= Skandinaviska Banken =

Swedish bank (1864- 1972)

Skandinaviska Banken (lit. 'Scandinavian Bank') was a Swedish bank founded in Gothenburg, 1864. Its foundation coincided with the political aspirations of the Scandinavian movement, which sought to unite Sweden, Norway and Denmark into a single kingdom. Even if these aspirations came to naught, there was a Scandinavian Monetary Union, with a common currency, and a union between Sweden and Norway, that the bank potentially would be able to exploit.

The bank was founded as Skandinaviska Kreditaktiebolaget, which roughly translates to "Scandinavian Credit Ltd.". During the early 1900s the bank underwent rapid expansion through the following mergers: Industrikreditaktiebolaget i Stockholm in 1907, Skånes Enskilda Bank in 1910, and Sveriges Privata Centralbank in 1917. Furthermore, Skandinaviska Banken acquired Örebro Enskilda Bank in 1918, and Skånska Handelsbanken in 1919.
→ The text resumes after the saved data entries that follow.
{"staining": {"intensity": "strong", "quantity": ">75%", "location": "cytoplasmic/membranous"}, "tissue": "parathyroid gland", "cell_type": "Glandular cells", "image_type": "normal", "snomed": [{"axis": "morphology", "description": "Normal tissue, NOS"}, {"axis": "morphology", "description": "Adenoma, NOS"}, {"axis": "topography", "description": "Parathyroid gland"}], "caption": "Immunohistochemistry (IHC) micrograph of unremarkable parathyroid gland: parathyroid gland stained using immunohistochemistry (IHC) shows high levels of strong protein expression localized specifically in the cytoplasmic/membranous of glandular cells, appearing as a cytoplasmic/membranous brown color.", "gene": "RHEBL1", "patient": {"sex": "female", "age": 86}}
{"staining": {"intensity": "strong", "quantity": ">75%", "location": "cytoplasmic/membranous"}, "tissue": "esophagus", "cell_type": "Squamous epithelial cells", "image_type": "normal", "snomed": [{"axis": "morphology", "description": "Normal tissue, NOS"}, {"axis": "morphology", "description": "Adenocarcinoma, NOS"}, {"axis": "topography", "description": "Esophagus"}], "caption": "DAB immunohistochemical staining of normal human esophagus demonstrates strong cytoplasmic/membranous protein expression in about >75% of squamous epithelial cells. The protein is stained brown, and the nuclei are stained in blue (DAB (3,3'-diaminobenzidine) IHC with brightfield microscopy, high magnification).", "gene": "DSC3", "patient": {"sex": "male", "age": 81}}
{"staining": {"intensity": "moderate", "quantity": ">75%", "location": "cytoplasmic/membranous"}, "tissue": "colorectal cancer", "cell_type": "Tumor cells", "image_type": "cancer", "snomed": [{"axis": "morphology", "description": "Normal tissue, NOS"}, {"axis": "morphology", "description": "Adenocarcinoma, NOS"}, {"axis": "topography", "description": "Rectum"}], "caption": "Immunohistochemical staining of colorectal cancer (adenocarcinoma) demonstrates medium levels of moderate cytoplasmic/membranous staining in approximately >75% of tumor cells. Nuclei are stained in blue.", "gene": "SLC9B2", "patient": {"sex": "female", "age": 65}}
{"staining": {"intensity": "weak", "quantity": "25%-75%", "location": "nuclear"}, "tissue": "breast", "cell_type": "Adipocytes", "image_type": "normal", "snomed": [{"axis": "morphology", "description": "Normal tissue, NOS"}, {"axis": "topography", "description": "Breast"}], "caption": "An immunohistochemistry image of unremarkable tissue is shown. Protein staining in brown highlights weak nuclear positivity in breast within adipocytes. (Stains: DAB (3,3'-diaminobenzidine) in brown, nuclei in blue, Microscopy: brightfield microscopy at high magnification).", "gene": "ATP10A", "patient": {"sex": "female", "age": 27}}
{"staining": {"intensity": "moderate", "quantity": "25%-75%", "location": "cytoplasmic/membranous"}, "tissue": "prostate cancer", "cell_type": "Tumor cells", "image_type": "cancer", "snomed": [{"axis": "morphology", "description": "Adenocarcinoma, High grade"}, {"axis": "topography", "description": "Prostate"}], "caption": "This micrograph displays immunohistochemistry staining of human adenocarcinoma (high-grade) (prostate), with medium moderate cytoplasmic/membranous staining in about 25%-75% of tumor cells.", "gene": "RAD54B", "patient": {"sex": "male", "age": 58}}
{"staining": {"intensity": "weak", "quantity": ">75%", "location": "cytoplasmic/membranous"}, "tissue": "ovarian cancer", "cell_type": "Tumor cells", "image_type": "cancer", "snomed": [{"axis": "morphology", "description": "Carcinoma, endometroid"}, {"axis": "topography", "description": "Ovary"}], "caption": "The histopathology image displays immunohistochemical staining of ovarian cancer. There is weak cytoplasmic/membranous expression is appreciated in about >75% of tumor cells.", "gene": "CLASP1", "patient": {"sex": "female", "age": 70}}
Skandinaviska Kreditaktiebolaget, as it was known as at the time, was the main bank of Swedish businessman Ivar Kreuger, the founder of Swedish Match AB, and was struck hard by the financial crisis of the 1930s, triggered in Sweden by the breakdown of Kreuger's concern, due to his untimely death in Paris in 1932. As a result, Skandinaviska Kreditaktiebolaget had to accept stock as payment in several companies unable to repay their credit, as well as a SEK200 million bail-out from the Swedish government. The bank continued to prosper and the bail-out sum was already repaid in 1936, and the new company stocks were transferred into an investment holding company, AB Custos, founded in 1937. In 1939, Skandinaviska Kreditaktiebolaget changed its name to Skandinaviska Banken and continued its expansion by acquiring local banks throughout the 20th century until 1972, when it merged with Stockholms Enskilda Bank to form Skandinaviska Enskilda Banken (SEB), today one of the largest Nordic banks.